Related to this collection is a "Selected Publications" page, apparently listing the best results obtained from studying these brains. None of the papers listed have impressive-sounding titles making it sound like any brain structure or brain condition has been found explaining mental illness. Most of the papers merely refer to obscure claims about genetics and genetic transcription.  

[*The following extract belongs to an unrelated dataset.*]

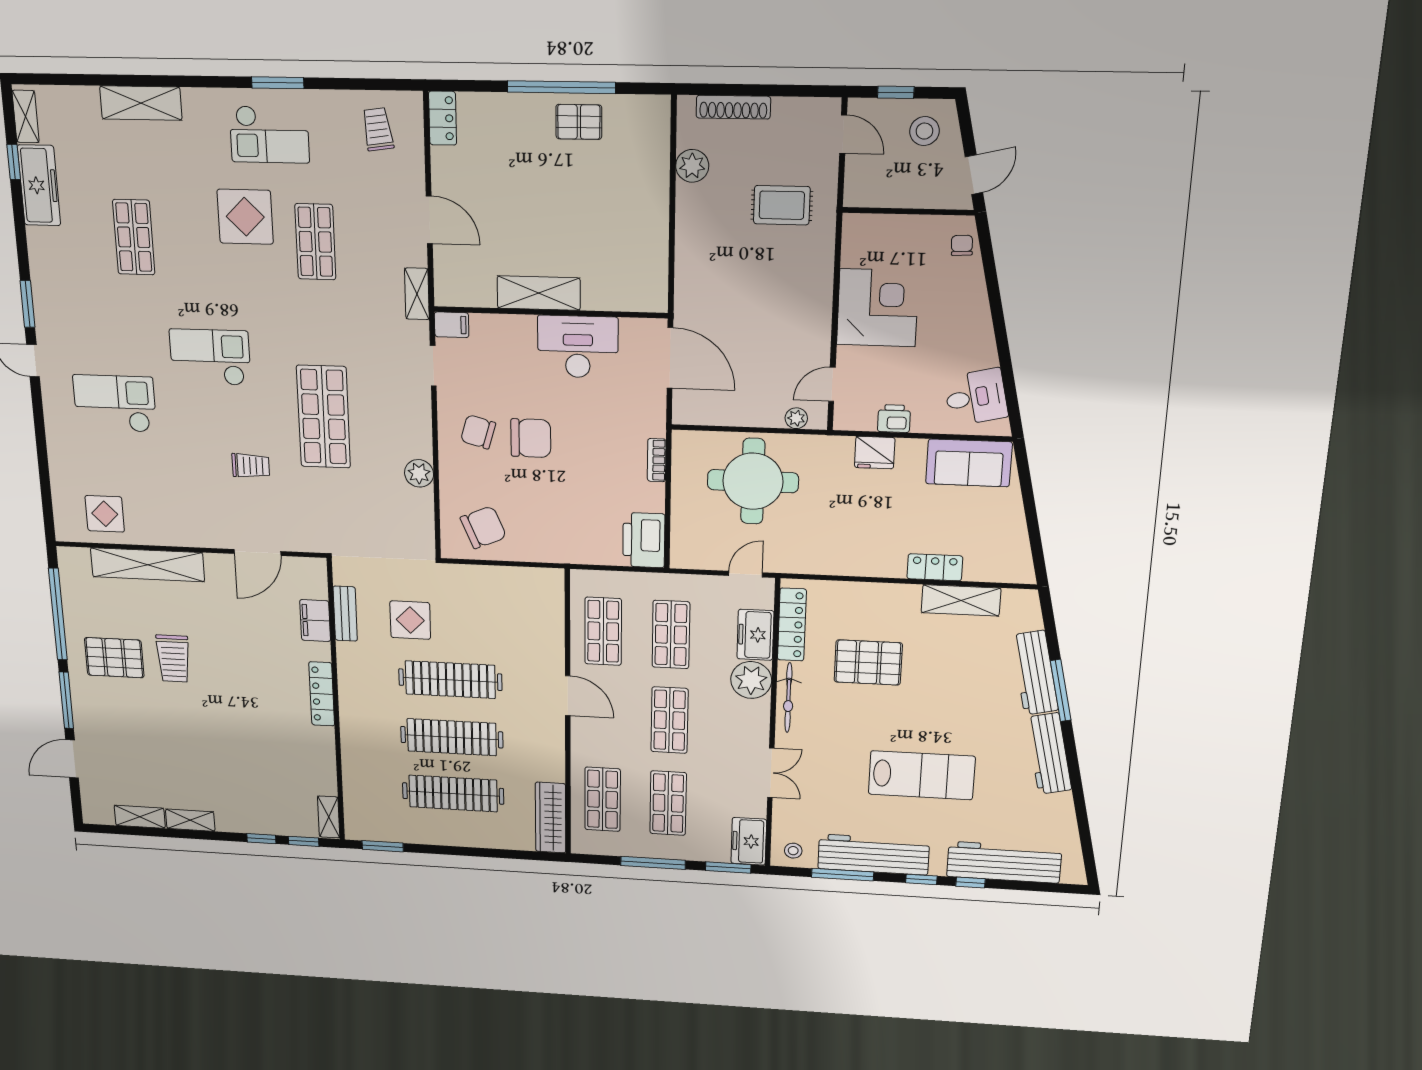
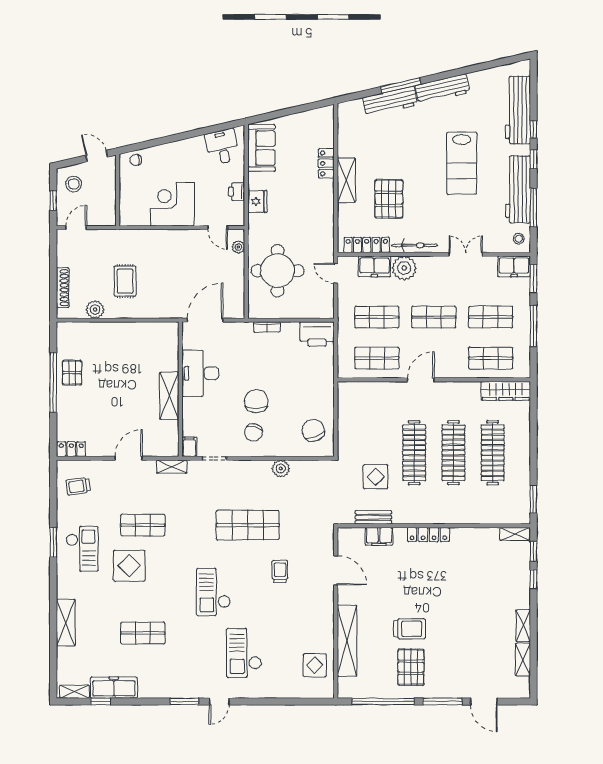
rug: (782, 205) -> (125, 281), moved
shelving: (961, 600) -> (346, 180), moved
lab bench: (922, 775) -> (462, 163), turned 180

Of about 46 papers listed, the paper that sounds the most like something reporting a link between brain structure and mental illness is a paper entitled "Accelerated hippocampal biological aging in bipolar disorder." The paper does not report any differences in the hippocampus size or structure for those with bipolar disorder. The authors tried to look for some epigenetic difference, and initially found "Groups did not differ for epigenetic aging acceleration when considering the entire sample." After using the old "slice the study group into a smaller group, looking for statistical significance" trick, the authors were able to report a very marginal  statistical significance of just barely better than the minimum of p < .05, something that smells like p-hacking.  We can't tell how large the sample size is, because the authors haven't listed it in the abstract, and the paper is behind a paywall. This does not at all qualify as any brain difference explanation for bipolar disorder.